Eider Ducks, our one locally nesting sea duck species, build simple nests just above the tide line on the shores of many islands at the mouths of the bays. The hens pluck down from their breasts to make insulating coverlets to protect their eggs whenever they leave the nest. Several hens will gather their ducklings together in the floating fronds of nearby Rockweed beds to feed and to escape avian predators.

Baby Eiders feeding

Hen Eiders and their chicks on an offshore ledge.

Photo by J. Morrell

Migration

Locally nesting waterfowl tend to be widely disbursed over the landscape in spring and summer and are usually secretive while they are raising their young. By early fall, however, the young birds can fly and migratory flocks start to form, feeding and resting in beaver flowages and coastal bays and marshes.

Many new birds arrive here from the north during the fall migration, a protracted circus parade of waterfowl. Most stop relatively briefly to feed and fatten for their long flights to southern wintering grounds. Blue-winged Teal are our first harbingers of autumn, already heading south by Labor Day. Many thousands of Green-winged Teal follow in October feeding in our salt marshes and tidal flats and treating birders to breathtaking displays of high speed, close formation flying. By late October most of the locally nesting Wood Ducks and Hooded Mergansers have headed south along with the Teal.

Hooded Merganser

Hooded Merganser

Blue-winged Teal

Blue-winged Teal

At the same time, seaward of the outer islands, flight after flight of Common Eiders, Surf Scoters and, more rarely, Black Scoters and White-wing Scoters hug the wave crests as they fight their way to the southwest against the prevailing winds. Many stop to rest and feed on mollusks in eastern Maine’s shallow bays and estuaries.

Winter habitat

Mid-November brings the more hardy late migrants – jaunty Buffleheads, Goldeneyes and Long-tailed Ducks. These birds thrive all winter in our protected estuaries, diving for their meals along with local and migrating Eider Ducks.

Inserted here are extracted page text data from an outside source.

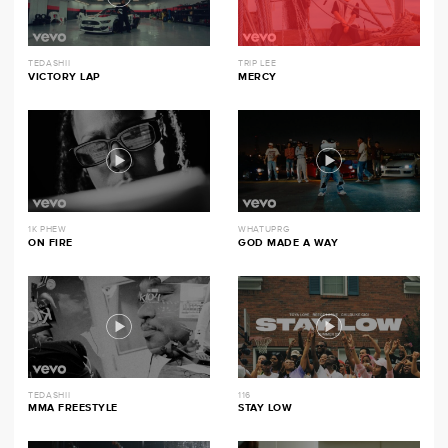
TEDASHII
TRIP LEE
VICTORY LAP
MERCY
1K PHEW
WHATUPRG
ON FIRE
GOD MADE A WAY
TEDASHII
116
MMA FREESTYLE
STAY LOW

Wintering habitat on Maine’s Downeast coast is most important for the Black Duck, an at-risk species of statewide, national and international concern. Black Ducks live almost exclusively in eastern North America; Maine’s Downeast coast now represents the heart of their year-round range. Black Duck populations have plummeted nearly 50% since the 1960’s and only recently have they appeared to stabilize. During October and November resident nesting Black Ducks have regrouped into large flocks and are joined by their brethren arriving from New Brunswick and Nova Scotia. When the inland flowages begin to freeze they gather along the shores of the bays and feed on invertebrates and the seeds of salt marsh grasses.

Black ducks Black Ducks feeding in the open water along Mansfield Creek in the MBCA

Research shows that it is the progressive loss of high quality winter feeding and resting marshes in the mid-Atlantic states and southern New England that has had such a serious impact on the Black Duck population. Black Ducks are particularly vulnerable in built up areas because they are exceptionally wary, intolerant of human disturbance and have exacting habitat requirements for feeding and resting in winter when their energetic needs are most demanding.

Maine’s estuaries now offer some of the most important remaining winter Black Duck habitat on the Atlantic Flyway, extensive food-rich intertidal mudflats and salt grass marshes and tidally exposed Rockweed beds. These beds rarely freeze over and suffer very little human disturbance and are the only place wintering Blacks can feed when salt marshes and mud flats are iced over. Unfortunately, they are increasingly threatened by aggressive commercial harvest of the rockweed.

Biologists believe that in response to the extensive loss of winter habitat to the south an adaptive shift is occurring in the Black Duck gene pool reducing the migratory instinct and favoring over-wintering in Maine. Flocks of several hundred Black Ducks are now commonly sighted during local Audubon Christmas Bird Counts. To the extent that the Black Duck species, already badly depleted, is now so dependent for winter nourishment on our estuarine habitats we have a particular responsibility to do our best to keep these flats, marshes and Rockweed beds pristine.